- Chaudharipur is located in Uttar Pradesh Chaudharipur
- Coordinates: 25°09′N 82°52′E﻿ / ﻿25.15°N 82.87°E
- Country: India
- State: Uttar Pradesh
- District: Mirzapur
- Elevation: 163 m (535 ft)

Population (2001)
- • Total: 1,280

Languages
- • Official: Hindi, English, Urdu
- Time zone: UTC+5:30 (IST)
- PIN: 231304
- Telephone code: 05443
- Vehicle registration: UP 63
- Sex ratio: 0.926 (2011) ♂/♀
- Literacy: 77.05 (2011)%

= Chaudharipur =

Chaudharipur is a village, part of Tehsil Chunar, in the Mirzapur district of the Indian state of Uttar Pradesh.

Approximately 1,000 people live in the area.

The main school for Chaudharypur is PDND Inter College Chunar. The main crops are chili and potatoes.

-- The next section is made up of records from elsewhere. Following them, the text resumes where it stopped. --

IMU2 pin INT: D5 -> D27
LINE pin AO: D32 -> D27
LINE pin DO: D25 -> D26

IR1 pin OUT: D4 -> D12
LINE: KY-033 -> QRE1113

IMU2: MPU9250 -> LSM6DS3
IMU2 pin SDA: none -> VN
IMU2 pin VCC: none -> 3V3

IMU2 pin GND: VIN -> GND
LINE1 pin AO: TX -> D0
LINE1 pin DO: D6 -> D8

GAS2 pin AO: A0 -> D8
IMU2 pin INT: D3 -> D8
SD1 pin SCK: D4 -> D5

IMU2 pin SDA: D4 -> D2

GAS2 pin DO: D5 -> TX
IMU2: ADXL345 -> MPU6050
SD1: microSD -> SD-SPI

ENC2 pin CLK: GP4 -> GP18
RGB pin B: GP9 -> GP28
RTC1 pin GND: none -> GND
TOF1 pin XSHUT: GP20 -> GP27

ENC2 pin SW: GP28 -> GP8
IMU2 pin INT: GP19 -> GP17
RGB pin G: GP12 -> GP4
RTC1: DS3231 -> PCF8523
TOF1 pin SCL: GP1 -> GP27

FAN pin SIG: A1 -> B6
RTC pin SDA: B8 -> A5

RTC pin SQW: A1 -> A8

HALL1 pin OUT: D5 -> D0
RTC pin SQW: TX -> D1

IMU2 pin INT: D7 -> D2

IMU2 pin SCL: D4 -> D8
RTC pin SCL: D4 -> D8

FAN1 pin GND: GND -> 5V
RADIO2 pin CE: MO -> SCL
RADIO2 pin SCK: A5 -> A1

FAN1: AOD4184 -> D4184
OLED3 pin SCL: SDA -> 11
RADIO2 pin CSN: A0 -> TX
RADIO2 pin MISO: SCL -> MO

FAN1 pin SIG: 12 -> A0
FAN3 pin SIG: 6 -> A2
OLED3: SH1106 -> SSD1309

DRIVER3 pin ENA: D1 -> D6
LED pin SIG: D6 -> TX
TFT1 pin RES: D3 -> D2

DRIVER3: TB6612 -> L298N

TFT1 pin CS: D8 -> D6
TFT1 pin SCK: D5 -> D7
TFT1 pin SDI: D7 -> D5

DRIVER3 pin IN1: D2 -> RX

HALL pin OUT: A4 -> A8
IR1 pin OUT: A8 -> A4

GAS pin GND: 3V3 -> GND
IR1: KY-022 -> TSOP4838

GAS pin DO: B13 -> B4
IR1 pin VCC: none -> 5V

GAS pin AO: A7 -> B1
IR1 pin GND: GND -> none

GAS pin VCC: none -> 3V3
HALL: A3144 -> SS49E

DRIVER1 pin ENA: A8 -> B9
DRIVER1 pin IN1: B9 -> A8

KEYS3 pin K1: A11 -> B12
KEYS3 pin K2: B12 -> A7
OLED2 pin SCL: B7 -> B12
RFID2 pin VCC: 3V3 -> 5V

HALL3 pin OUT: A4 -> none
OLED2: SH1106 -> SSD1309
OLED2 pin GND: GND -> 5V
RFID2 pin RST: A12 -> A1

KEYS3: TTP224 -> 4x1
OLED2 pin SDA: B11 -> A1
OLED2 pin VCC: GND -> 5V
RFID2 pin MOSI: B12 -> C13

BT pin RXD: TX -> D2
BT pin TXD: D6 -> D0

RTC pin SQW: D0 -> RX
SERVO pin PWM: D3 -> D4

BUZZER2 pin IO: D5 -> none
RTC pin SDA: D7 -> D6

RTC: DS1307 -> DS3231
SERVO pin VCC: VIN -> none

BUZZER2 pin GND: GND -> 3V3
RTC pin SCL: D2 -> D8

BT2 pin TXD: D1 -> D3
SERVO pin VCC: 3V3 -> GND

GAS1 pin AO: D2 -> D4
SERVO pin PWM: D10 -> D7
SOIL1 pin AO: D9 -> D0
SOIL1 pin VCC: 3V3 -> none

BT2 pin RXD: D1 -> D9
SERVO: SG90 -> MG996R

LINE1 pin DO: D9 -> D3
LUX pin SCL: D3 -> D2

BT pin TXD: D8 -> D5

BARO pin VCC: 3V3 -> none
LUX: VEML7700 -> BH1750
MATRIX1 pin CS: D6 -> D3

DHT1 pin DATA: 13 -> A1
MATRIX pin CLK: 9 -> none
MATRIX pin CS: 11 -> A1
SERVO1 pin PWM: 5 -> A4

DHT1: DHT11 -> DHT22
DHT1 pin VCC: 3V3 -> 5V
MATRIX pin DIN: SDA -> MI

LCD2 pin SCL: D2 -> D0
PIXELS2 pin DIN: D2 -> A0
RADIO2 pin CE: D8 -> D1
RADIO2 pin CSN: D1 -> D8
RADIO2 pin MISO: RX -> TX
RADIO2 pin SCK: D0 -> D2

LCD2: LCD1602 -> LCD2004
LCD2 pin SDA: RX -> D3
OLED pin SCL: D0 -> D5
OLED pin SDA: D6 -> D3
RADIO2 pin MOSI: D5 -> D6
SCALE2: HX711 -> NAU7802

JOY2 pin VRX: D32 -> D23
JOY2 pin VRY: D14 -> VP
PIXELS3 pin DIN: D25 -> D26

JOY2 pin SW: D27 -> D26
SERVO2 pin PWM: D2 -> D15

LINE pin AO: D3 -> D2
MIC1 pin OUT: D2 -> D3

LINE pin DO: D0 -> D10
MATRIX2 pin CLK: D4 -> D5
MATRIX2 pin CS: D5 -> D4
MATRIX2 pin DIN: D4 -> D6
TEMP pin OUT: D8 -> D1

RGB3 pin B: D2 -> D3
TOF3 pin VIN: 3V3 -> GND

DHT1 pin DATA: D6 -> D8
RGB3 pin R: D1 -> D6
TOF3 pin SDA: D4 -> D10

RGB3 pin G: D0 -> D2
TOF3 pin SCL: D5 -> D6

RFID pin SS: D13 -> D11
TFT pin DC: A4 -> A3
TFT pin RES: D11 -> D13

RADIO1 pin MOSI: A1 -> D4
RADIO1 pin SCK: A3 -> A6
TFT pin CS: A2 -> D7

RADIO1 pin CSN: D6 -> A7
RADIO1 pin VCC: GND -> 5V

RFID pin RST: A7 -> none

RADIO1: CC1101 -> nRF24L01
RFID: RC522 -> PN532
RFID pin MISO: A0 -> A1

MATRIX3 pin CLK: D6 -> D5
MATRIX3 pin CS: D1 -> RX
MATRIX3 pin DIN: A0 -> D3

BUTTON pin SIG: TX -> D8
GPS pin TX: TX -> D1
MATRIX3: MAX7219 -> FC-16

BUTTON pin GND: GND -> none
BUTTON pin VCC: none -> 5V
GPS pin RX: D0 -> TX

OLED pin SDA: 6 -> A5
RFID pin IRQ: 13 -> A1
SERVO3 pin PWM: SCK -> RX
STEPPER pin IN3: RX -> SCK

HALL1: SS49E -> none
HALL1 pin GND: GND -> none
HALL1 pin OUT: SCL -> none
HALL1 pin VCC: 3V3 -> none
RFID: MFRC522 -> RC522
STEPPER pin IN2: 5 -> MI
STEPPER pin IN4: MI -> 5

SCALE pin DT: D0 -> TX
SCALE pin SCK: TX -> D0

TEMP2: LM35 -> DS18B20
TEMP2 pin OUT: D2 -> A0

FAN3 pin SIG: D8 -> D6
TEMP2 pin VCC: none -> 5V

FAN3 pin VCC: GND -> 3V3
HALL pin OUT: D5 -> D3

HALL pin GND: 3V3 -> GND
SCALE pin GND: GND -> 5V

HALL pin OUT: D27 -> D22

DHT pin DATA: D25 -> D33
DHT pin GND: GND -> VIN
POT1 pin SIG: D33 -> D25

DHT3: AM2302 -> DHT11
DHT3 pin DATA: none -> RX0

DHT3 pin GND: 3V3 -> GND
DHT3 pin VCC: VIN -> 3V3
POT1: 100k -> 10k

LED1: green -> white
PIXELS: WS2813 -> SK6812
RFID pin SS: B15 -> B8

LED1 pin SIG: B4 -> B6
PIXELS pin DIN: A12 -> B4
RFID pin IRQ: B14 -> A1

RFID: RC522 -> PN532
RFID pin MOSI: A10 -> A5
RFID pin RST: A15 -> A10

The village is under the Basaratapur panchayat.

==Geography==
The nearest town to the village is Chunar, about 3 km away. The nearest major city is Varanasi, approximately 25 km away, and is considered one of the holiest cities in the country. It is situated on the left bank of the river Ganges.

==Climate==
Chaudharipur experiences a humid subtropical climate (Köppen climate classification Cwa) with large variations between summer and winter. Summers are long, from early April to October, with intervening monsoon seasons and are extremely hot, even by South Asian standards. The temperature ranges between 22°C – 46 °C (72°F – 115 °F) in the summers. Winters in this place see large diurnal variations, with warm days and downright cold nights. Cold waves from the Himalayan region cause temperatures to dip across the city in the winter from December to February and temperatures below 5 °C are not uncommon. The average annual rainfall is 1110 mm. Fog is common in the winters, while hot dry winds, called loo, blow in the summers.

Through a combination of water pollution, new constructions of upstream dams, and increase in the local temperature, the water level of the Ganges has recently gone down significantly, and small islands have become visible in the middle of the river.

17 May 2012 was the hottest day of the season so far with mercury soaring up to 45.6 °C.